**Exercise directions**
Only the lines from the top of the data through the line containing "vesicle stained with" should be duplicated, exactly as they appear.

**Source data**
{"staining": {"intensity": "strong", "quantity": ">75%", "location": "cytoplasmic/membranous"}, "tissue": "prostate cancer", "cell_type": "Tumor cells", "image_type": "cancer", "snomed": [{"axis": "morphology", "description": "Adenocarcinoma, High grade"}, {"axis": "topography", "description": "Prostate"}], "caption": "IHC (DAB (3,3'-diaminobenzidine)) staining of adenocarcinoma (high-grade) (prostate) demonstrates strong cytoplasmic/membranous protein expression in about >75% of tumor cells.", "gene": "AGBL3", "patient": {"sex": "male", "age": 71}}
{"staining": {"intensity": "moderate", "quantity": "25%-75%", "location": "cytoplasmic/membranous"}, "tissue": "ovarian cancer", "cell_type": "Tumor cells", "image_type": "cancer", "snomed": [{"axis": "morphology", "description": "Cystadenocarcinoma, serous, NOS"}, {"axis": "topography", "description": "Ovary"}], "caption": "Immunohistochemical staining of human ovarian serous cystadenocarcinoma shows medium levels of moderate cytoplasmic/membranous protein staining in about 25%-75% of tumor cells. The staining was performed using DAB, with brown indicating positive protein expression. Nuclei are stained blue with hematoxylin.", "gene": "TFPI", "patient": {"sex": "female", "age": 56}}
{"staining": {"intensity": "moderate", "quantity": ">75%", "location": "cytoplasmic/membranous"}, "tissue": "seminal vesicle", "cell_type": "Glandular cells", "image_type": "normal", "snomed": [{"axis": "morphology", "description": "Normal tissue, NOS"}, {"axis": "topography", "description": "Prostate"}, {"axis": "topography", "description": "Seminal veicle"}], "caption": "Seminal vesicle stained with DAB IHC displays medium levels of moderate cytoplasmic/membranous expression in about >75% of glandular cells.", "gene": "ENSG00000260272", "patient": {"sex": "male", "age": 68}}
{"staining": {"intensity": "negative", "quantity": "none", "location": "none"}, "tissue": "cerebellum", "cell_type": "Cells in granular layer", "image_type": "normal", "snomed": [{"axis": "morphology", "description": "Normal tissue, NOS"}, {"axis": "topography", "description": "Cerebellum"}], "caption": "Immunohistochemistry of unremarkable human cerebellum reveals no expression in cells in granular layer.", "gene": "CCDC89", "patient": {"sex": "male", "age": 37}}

**Output for this exercise**
{"staining": {"intensity": "strong", "quantity": ">75%", "location": "cytoplasmic/membranous"}, "tissue": "prostate cancer", "cell_type": "Tumor cells", "image_type": "cancer", "snomed": [{"axis": "morphology", "description": "Adenocarcinoma, High grade"}, {"axis": "topography", "description": "Prostate"}], "caption": "IHC (DAB (3,3'-diaminobenzidine)) staining of adenocarcinoma (high-grade) (prostate) demonstrates strong cytoplasmic/membranous protein expression in about >75% of tumor cells.", "gene": "AGBL3", "patient": {"sex": "male", "age": 71}}
{"staining": {"intensity": "moderate", "quantity": "25%-75%", "location": "cytoplasmic/membranous"}, "tissue": "ovarian cancer", "cell_type": "Tumor cells", "image_type": "cancer", "snomed": [{"axis": "morphology", "description": "Cystadenocarcinoma, serous, NOS"}, {"axis": "topography", "description": "Ovary"}], "caption": "Immunohistochemical staining of human ovarian serous cystadenocarcinoma shows medium levels of moderate cytoplasmic/membranous protein staining in about 25%-75% of tumor cells. The staining was performed using DAB, with brown indicating positive protein expression. Nuclei are stained blue with hematoxylin.", "gene": "TFPI", "patient": {"sex": "female", "age": 56}}
{"staining": {"intensity": "moderate", "quantity": ">75%", "location": "cytoplasmic/membranous"}, "tissue": "seminal vesicle", "cell_type": "Glandular cells", "image_type": "normal", "snomed": [{"axis": "morphology", "description": "Normal tissue, NOS"}, {"axis": "topography", "description": "Prostate"}, {"axis": "topography", "description": "Seminal veicle"}], "caption": "Seminal vesicle stained with DAB IHC displays medium levels of moderate cytoplasmic/membranous expression in about >75% of glandular cells.", "gene": "ENSG00000260272", "patient": {"sex": "male", "age": 68}}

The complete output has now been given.